## Work required
From the data that follows, report how many lines hold the string "https", giving only the number.

## Dataset content
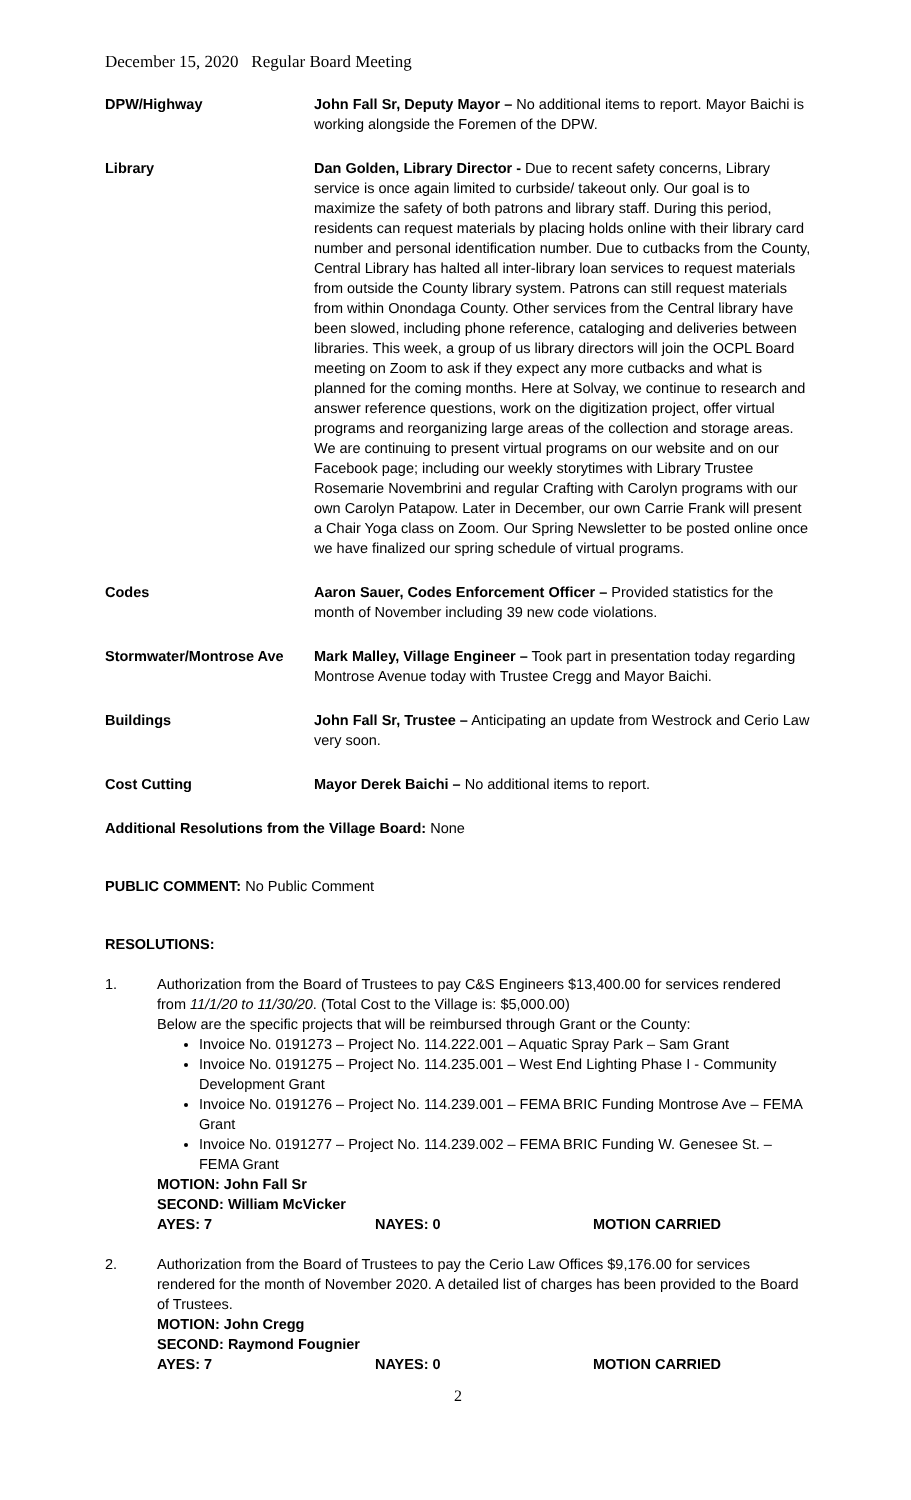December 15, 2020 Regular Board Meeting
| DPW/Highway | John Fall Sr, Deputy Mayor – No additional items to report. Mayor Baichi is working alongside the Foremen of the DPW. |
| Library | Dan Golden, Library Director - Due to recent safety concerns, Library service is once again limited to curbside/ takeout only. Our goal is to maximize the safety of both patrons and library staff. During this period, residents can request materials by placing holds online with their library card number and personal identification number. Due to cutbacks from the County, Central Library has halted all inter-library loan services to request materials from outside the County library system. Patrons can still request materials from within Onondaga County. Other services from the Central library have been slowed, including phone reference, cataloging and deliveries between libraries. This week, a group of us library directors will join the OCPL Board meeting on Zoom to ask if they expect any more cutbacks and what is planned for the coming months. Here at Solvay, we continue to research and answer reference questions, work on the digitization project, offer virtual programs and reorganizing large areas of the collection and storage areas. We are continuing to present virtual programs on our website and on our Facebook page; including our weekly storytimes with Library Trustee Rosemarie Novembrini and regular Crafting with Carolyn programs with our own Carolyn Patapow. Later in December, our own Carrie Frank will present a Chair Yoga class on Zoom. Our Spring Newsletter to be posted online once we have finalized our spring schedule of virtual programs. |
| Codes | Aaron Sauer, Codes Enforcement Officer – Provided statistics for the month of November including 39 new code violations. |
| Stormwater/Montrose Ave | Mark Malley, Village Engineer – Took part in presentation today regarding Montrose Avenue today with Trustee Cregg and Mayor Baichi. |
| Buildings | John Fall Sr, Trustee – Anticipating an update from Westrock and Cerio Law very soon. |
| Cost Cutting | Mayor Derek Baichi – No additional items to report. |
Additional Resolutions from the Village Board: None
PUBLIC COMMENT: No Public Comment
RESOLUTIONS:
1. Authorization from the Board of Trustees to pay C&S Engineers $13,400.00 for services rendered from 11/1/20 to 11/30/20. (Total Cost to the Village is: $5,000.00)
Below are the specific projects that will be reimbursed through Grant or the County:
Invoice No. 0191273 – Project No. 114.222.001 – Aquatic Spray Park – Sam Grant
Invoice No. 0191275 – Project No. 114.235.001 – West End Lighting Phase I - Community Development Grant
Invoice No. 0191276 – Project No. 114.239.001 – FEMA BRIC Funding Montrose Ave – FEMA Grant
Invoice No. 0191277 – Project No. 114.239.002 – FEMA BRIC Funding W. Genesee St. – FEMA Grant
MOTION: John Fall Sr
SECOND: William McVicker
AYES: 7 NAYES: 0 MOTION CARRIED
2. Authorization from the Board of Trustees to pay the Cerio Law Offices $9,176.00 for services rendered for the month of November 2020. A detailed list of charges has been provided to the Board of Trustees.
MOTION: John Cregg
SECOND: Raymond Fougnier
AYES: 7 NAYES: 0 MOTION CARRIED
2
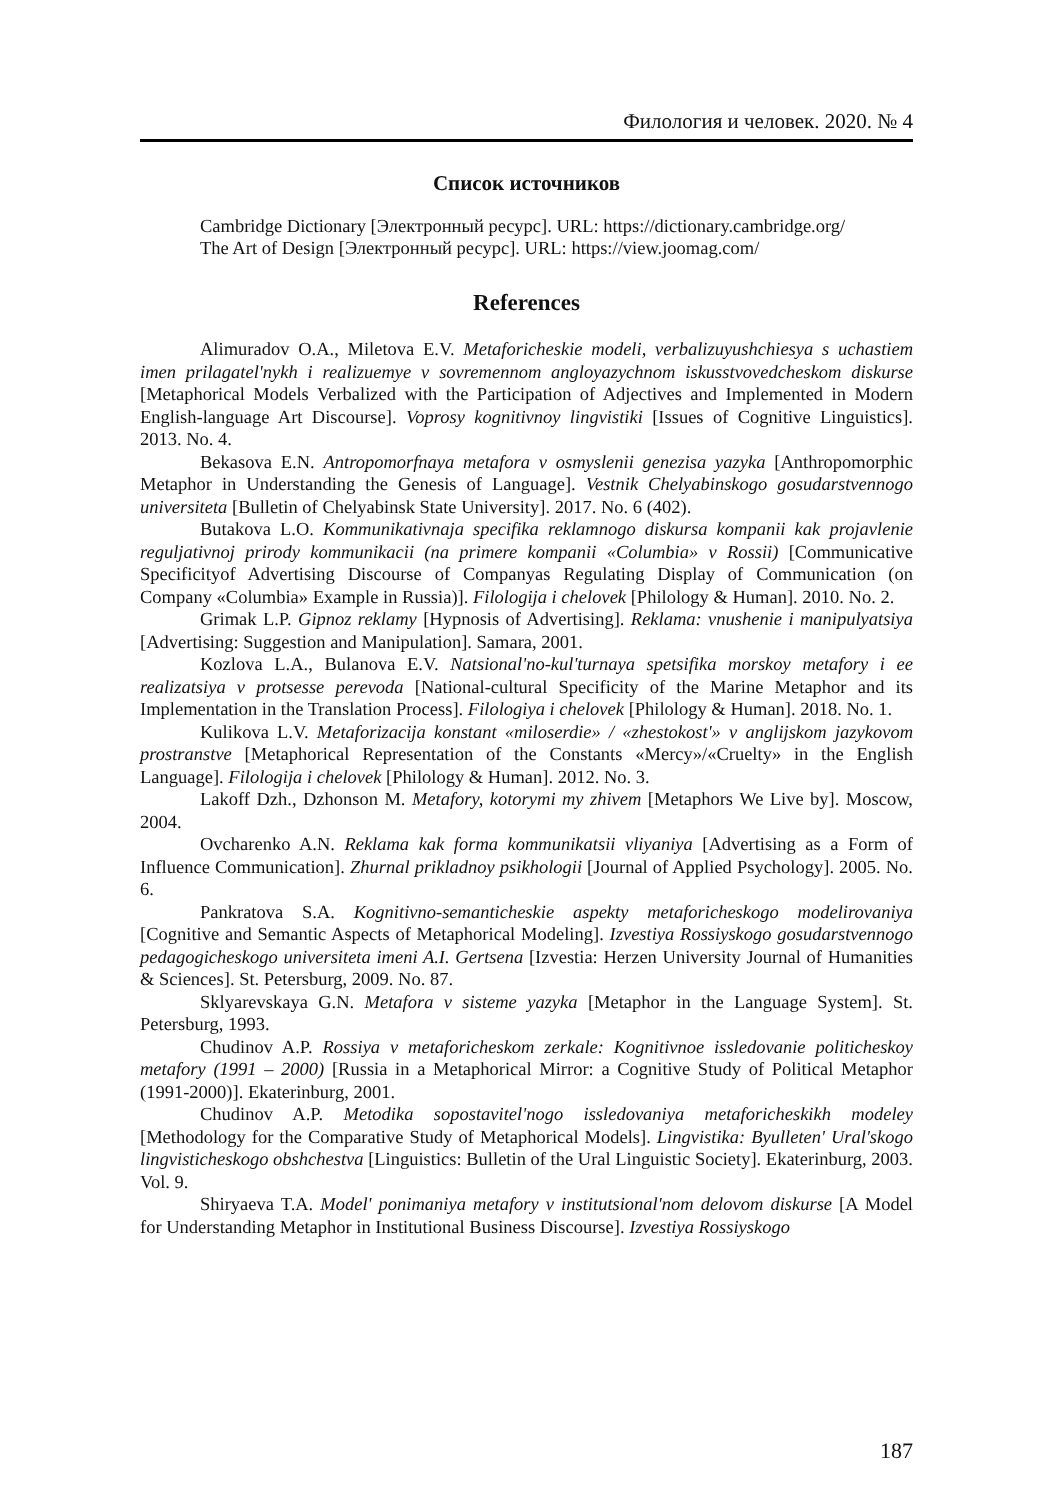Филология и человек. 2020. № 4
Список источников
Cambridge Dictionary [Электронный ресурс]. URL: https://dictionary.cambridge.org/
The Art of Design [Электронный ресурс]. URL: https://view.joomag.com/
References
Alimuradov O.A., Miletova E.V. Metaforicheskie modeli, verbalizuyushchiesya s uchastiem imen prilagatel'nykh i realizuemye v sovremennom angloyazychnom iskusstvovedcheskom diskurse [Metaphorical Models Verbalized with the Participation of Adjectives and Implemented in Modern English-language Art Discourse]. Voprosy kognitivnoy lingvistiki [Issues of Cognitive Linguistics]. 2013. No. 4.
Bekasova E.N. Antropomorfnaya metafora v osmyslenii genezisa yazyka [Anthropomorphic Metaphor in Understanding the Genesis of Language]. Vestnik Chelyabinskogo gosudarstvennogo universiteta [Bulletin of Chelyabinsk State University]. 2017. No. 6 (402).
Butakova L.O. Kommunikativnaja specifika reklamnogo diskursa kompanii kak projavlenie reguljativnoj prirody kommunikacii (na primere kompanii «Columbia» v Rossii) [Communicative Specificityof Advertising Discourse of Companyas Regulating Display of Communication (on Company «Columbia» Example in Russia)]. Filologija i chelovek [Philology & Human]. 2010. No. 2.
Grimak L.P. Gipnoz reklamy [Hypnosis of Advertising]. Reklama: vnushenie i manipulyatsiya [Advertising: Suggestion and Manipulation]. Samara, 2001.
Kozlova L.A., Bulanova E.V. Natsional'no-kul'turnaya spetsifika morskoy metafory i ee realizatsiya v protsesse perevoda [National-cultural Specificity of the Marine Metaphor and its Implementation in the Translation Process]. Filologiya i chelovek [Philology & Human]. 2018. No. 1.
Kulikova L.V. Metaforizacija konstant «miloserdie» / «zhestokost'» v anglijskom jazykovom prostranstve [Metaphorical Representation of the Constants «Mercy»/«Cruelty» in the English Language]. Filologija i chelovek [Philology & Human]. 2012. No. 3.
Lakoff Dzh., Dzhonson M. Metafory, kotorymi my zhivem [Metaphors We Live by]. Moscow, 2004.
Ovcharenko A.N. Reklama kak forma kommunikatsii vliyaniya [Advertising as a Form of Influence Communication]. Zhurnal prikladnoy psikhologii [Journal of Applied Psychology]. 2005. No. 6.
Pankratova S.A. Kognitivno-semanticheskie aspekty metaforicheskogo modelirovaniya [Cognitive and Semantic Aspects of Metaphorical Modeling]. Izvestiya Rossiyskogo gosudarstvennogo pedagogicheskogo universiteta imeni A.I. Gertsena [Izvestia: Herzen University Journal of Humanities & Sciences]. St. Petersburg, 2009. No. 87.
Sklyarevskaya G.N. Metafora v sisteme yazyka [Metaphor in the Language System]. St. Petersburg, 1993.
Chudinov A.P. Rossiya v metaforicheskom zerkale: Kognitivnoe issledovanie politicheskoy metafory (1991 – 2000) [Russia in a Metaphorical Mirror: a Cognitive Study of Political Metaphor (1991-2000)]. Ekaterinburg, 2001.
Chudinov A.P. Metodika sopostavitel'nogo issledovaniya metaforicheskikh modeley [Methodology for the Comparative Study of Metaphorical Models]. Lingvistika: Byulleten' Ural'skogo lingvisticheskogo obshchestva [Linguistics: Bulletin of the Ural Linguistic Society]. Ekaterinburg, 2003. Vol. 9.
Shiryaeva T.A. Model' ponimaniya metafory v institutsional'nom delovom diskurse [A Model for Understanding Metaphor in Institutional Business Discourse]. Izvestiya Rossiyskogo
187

## Result of the task
2